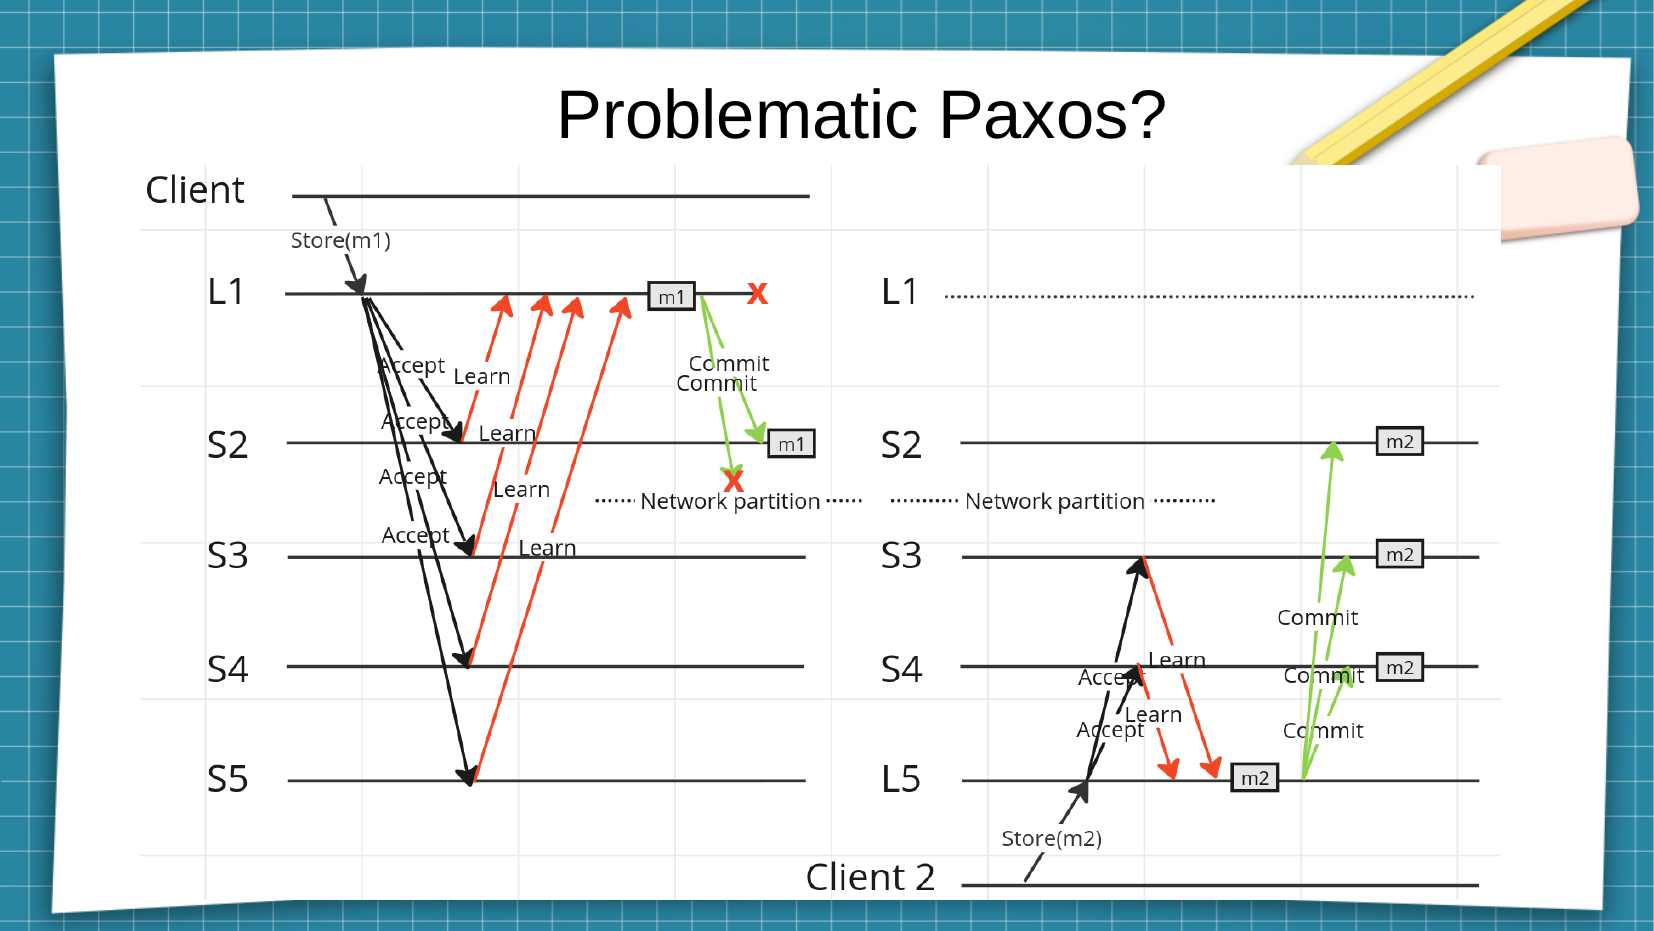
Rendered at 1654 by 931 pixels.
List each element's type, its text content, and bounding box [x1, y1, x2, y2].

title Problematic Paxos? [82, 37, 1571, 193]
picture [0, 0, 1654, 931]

...

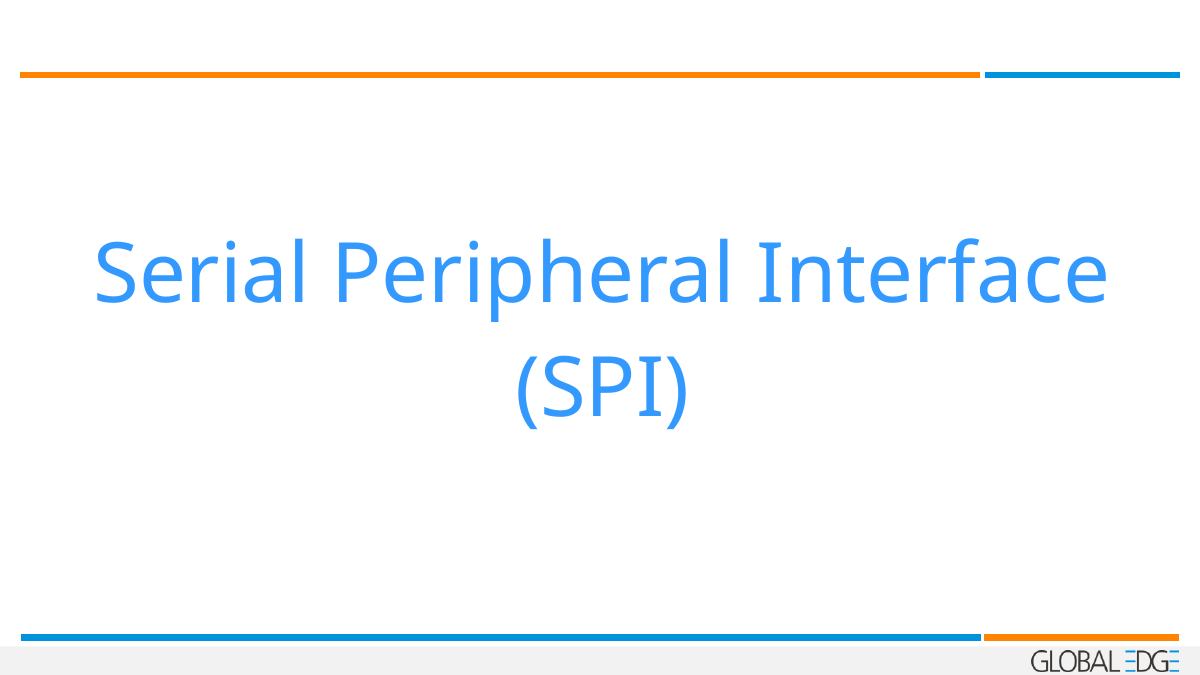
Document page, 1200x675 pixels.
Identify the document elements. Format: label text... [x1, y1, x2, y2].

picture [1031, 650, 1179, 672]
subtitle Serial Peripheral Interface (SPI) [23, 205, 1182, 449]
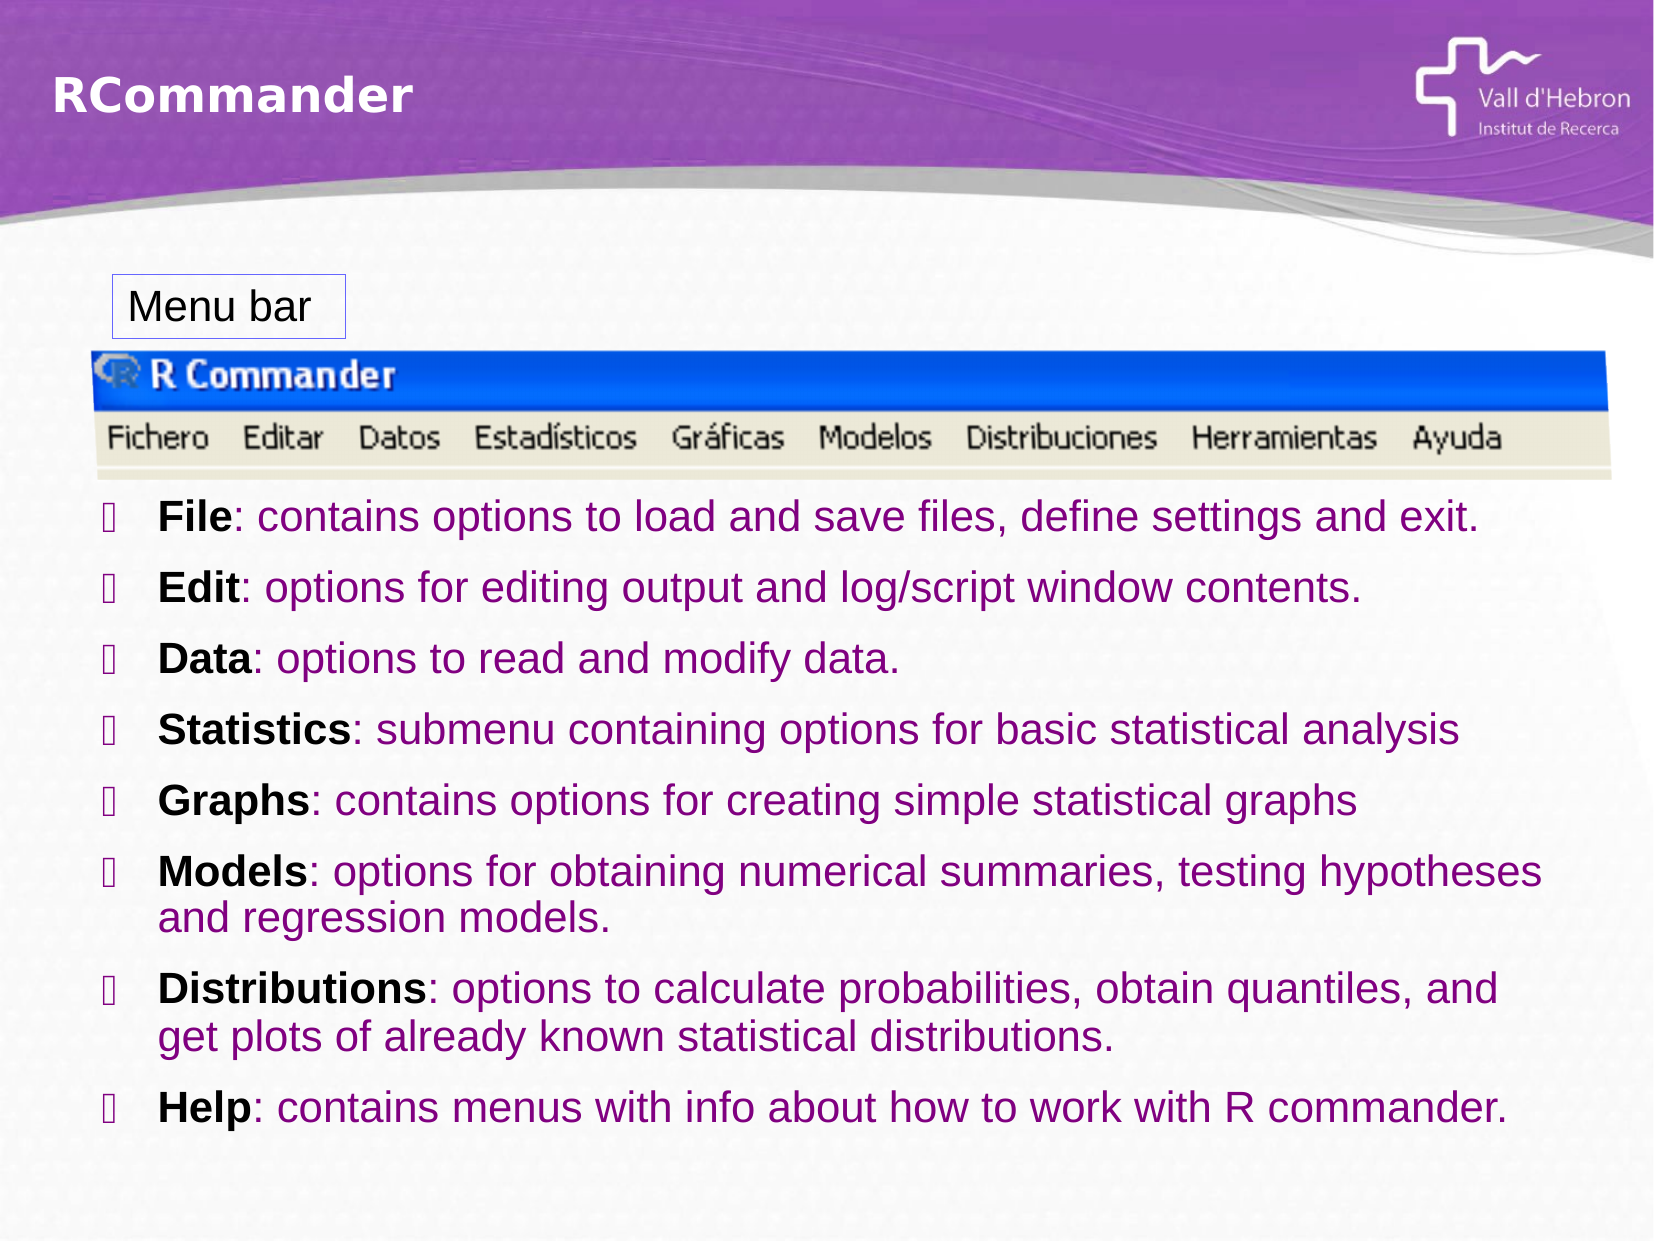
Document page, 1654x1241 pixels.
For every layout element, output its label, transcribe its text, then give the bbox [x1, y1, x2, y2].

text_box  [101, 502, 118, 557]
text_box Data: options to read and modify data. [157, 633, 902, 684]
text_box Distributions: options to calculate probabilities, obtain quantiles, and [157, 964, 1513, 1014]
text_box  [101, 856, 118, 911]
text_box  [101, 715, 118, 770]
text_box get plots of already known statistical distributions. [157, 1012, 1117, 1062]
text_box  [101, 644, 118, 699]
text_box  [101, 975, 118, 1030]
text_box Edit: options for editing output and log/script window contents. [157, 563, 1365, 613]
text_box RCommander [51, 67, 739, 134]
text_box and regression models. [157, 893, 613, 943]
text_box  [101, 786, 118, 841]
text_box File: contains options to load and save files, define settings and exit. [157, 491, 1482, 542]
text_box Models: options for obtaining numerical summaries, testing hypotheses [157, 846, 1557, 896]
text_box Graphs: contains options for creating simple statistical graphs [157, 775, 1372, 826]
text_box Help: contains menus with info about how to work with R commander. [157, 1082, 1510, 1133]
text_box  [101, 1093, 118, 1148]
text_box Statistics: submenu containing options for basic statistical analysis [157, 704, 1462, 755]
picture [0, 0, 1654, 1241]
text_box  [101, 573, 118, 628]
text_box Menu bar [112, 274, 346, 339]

■ TASK STATEMENT
Copy the lines of the first item exactly, from the line with "Rendered at 1654 by 931 pixels." up to and including the line with "picture [0, 0, 1654, 931]".

■ PROBLEM SOLUTION
Rendered at 1654 by 931 pixels.
List each element's type, its text content, and bounding box [x1, y1, x2, y2].

title Problematic Paxos? [82, 37, 1571, 193]
picture [0, 0, 1654, 931]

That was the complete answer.